EXERCISE DIRECTIONS: Which of the lines in the listing that follows hold "настоящего"? Pull each one out.
=====
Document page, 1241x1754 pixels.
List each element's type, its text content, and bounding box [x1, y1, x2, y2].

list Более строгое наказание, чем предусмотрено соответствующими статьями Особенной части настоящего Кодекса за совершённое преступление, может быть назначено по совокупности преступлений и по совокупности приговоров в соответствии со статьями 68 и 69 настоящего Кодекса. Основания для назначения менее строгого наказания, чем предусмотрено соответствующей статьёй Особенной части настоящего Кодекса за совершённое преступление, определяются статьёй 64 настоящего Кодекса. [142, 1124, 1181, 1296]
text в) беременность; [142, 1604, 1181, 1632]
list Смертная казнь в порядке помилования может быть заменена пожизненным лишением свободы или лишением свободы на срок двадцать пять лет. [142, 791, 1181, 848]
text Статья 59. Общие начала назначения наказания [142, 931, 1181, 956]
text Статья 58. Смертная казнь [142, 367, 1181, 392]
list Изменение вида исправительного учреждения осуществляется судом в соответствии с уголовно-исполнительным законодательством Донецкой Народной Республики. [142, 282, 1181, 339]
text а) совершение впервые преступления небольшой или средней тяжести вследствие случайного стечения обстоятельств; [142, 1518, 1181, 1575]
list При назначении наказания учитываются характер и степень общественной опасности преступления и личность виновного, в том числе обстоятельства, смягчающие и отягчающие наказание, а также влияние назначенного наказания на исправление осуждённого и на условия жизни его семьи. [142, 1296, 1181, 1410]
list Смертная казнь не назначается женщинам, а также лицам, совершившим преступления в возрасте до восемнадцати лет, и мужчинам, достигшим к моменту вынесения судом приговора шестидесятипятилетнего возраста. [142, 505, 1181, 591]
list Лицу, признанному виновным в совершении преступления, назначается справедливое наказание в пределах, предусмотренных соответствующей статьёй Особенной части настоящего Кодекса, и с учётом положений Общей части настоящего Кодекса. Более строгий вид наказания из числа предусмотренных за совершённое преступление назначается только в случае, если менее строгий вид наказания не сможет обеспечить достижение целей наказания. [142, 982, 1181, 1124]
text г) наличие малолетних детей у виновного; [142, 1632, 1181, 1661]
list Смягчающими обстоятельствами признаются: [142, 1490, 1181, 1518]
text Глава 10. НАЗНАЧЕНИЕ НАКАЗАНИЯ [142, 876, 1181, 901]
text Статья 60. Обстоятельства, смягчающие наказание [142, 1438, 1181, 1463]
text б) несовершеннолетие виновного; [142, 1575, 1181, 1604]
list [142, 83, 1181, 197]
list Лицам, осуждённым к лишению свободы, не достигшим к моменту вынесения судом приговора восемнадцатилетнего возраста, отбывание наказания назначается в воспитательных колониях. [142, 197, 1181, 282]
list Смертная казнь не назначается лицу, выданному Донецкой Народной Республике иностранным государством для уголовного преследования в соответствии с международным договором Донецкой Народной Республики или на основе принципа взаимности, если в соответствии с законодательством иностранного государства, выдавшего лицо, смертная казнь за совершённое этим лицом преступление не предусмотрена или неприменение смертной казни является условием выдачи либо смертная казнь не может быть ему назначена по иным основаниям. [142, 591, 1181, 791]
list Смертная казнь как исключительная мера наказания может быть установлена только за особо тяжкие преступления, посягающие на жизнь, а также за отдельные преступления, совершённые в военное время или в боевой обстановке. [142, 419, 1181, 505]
=====
SOLUTION FOR THIS TASK:
list Более строгое наказание, чем предусмотрено соответствующими статьями Особенной части настоящего Кодекса за совершённое преступление, может быть назначено по совокупности преступлений и по совокупности приговоров в соответствии со статьями 68 и 69 настоящего Кодекса. Основания для назначения менее строгого наказания, чем предусмотрено соответствующей статьёй Особенной части настоящего Кодекса за совершённое преступление, определяются статьёй 64 настоящего Кодекса. [142, 1124, 1181, 1296]
list Лицу, признанному виновным в совершении преступления, назначается справедливое наказание в пределах, предусмотренных соответствующей статьёй Особенной части настоящего Кодекса, и с учётом положений Общей части настоящего Кодекса. Более строгий вид наказания из числа предусмотренных за совершённое преступление назначается только в случае, если менее строгий вид наказания не сможет обеспечить достижение целей наказания. [142, 982, 1181, 1124]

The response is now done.